**WHAT YOU WILL DO:**
**1)** Reproduce the passage below on detecting tracked revisions verbatim, from "Some time ago, I wrote an" up to and including "comprise revision tracking.".
**2)** In the passage below on detecting tracked revisions, how many elements are associated with tracked revisions in Open XML WordprocessingML?

**PASSAGE SHOWN:**
Using XML DOM to Detect Tracked Revisions in an Open XML WordprocessingML Document

Tracked revisions are one of the more involved features of Open XML WordprocessingML. There are 28 elements associated with tracked revisions, each with their own semantics. In some cases, such as with content controls and deleted paragraph marks, the semantics for tracked revisions are (of necessity) very involved.

Some time ago, I wrote an article, Accepting Revisions in Open XML Word-Processing Documents, which details the exact semantics for each of the elements that comprise revision tracking.

Many scenarios do not require that you process tracked revisions. For example, you may have an internal publishing process where articles with tracked revisions cannot be submitted for publishing. For a variety of business reasons, you do not want to expose tracked revisions. They may reflect internal debates that are not appropriate for disclosure outside of your company. Your internal policies may consider that the editing process is not completed until all tracked revisions are accepted or rejected. In these scenarios, if you are writing code to process those documents, you do not need to complicate your code by processing those many elements and attributes. However, if your code does not process tracked revision markup, you do not want to blindly process documents that may contain tracked revisions. Your code may fail spectacularly. Instead, it is appropriate to include code to validate that a document to be processed does not contain tracked revisions. Some time ago, I wrote a short article, Identifying Open XML Word-Processing Documents with Tracked Revisions, which shows how to use LINQ to XML or the strongly-typed object model of the Open XML SDK V2 to detect whether a document contains tracked revisions. However, many developers do not have the option of using LINQ to process XML, and instead must use one of a variety of implementations of XML DOM, such as System.Xml.XmlDocument in the .NET framework, or an implementation of XML DOM for php. This post presents a bit of XmlDocument code to detect tracked revisions. The important parts are those that show which Open XML parts to process, and the XPath expression to detect tracked revision markup. Because the semantics of XPath and XML DOM Document are carefully defined, it is pretty easy to translate this code to another language and implementation of XML DOM Document.

**SUPPLIED DATA:**
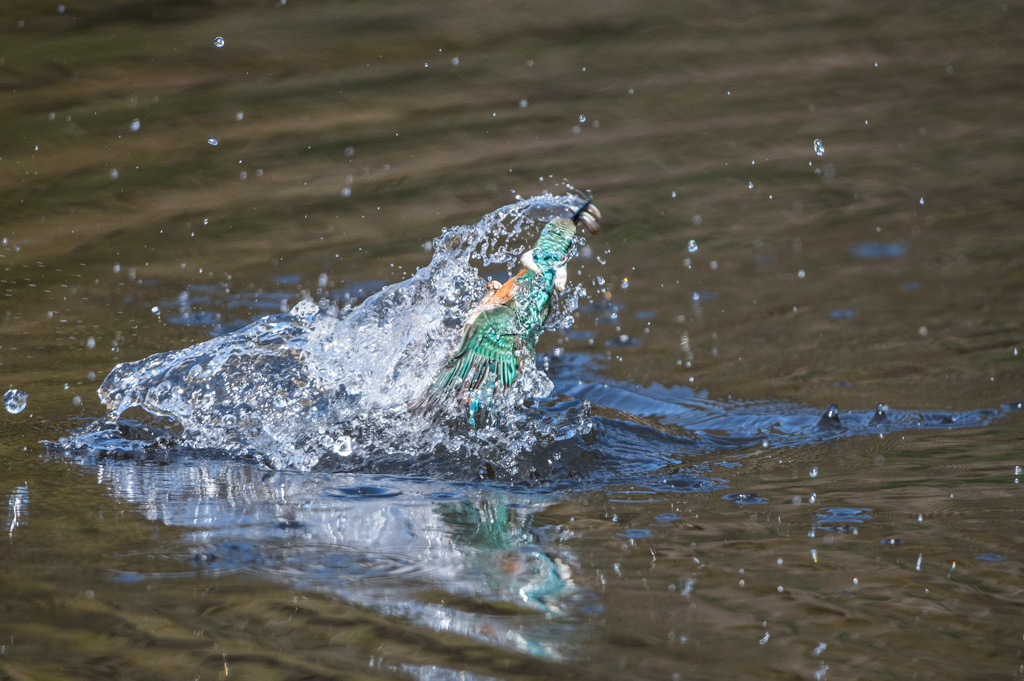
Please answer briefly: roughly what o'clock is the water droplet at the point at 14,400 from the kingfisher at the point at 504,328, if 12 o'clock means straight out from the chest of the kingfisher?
The water droplet is roughly at 8 o'clock from the kingfisher.

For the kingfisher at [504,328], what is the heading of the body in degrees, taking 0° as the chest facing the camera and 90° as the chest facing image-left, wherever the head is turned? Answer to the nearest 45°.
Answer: approximately 225°
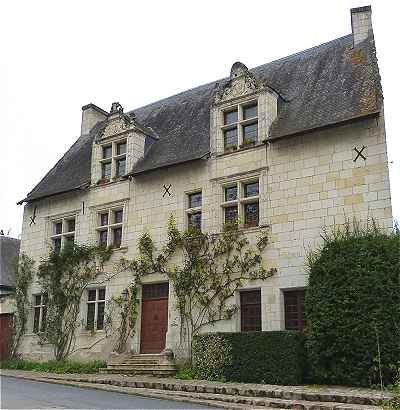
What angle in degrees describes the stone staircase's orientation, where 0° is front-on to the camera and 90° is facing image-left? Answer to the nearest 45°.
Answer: approximately 45°

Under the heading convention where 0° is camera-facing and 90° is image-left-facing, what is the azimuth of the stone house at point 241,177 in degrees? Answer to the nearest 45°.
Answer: approximately 45°

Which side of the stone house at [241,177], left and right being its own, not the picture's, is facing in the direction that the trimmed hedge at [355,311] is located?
left

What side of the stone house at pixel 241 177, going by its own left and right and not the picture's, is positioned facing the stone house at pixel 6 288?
right

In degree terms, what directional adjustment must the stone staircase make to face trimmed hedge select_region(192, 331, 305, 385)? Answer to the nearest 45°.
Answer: approximately 90° to its left

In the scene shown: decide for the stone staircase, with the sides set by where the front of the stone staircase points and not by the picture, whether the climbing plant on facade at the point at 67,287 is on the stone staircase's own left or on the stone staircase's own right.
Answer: on the stone staircase's own right
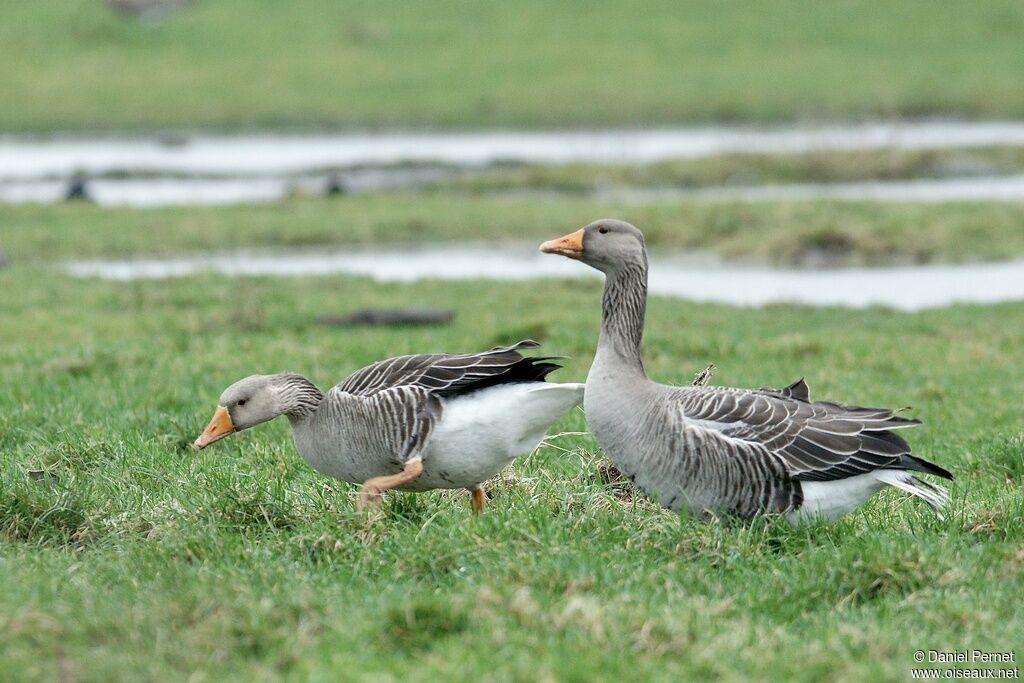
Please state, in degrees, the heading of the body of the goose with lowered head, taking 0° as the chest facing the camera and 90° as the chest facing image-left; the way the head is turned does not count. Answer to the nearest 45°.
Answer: approximately 90°

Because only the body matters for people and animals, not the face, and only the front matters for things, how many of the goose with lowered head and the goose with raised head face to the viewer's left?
2

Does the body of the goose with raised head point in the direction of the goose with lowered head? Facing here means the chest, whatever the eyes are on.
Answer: yes

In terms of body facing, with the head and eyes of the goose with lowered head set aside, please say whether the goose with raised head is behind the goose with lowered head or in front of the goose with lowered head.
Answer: behind

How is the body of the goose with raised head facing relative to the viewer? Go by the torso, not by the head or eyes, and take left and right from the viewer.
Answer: facing to the left of the viewer
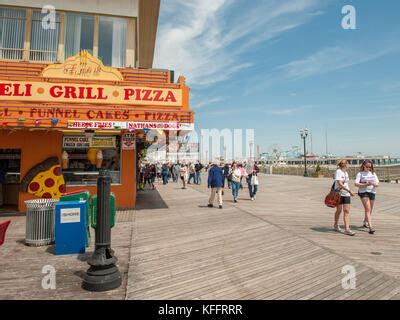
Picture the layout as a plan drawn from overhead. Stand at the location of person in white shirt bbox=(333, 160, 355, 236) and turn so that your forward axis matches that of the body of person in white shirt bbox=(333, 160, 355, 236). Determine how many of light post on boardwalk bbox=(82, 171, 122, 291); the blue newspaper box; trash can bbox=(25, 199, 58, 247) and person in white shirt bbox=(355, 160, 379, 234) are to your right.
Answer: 3

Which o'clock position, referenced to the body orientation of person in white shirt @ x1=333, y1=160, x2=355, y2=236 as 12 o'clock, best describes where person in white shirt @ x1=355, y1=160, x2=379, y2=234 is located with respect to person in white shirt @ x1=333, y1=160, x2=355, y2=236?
person in white shirt @ x1=355, y1=160, x2=379, y2=234 is roughly at 9 o'clock from person in white shirt @ x1=333, y1=160, x2=355, y2=236.

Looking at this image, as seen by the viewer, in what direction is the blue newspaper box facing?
toward the camera

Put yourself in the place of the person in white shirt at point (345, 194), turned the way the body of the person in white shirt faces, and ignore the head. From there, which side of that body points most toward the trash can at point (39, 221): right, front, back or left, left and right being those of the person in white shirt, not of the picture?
right

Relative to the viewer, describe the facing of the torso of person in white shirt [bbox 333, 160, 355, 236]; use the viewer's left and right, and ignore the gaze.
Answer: facing the viewer and to the right of the viewer

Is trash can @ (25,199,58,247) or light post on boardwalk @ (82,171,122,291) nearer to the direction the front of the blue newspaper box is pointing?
the light post on boardwalk

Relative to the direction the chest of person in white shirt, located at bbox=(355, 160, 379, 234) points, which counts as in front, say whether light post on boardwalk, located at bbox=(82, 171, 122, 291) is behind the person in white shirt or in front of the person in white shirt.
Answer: in front

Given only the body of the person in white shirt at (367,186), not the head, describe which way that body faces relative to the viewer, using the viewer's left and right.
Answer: facing the viewer

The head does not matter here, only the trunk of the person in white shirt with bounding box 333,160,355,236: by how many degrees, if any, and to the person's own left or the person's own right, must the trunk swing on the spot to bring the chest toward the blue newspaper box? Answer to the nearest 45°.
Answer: approximately 90° to the person's own right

**ANSWERS BY ITEM:**
**1)**
Some time ago, I wrote an article, Accepting Revisions in Open XML Word-Processing Documents, which details the exact semantics for each of the elements that comprise revision tracking.

**2)** 28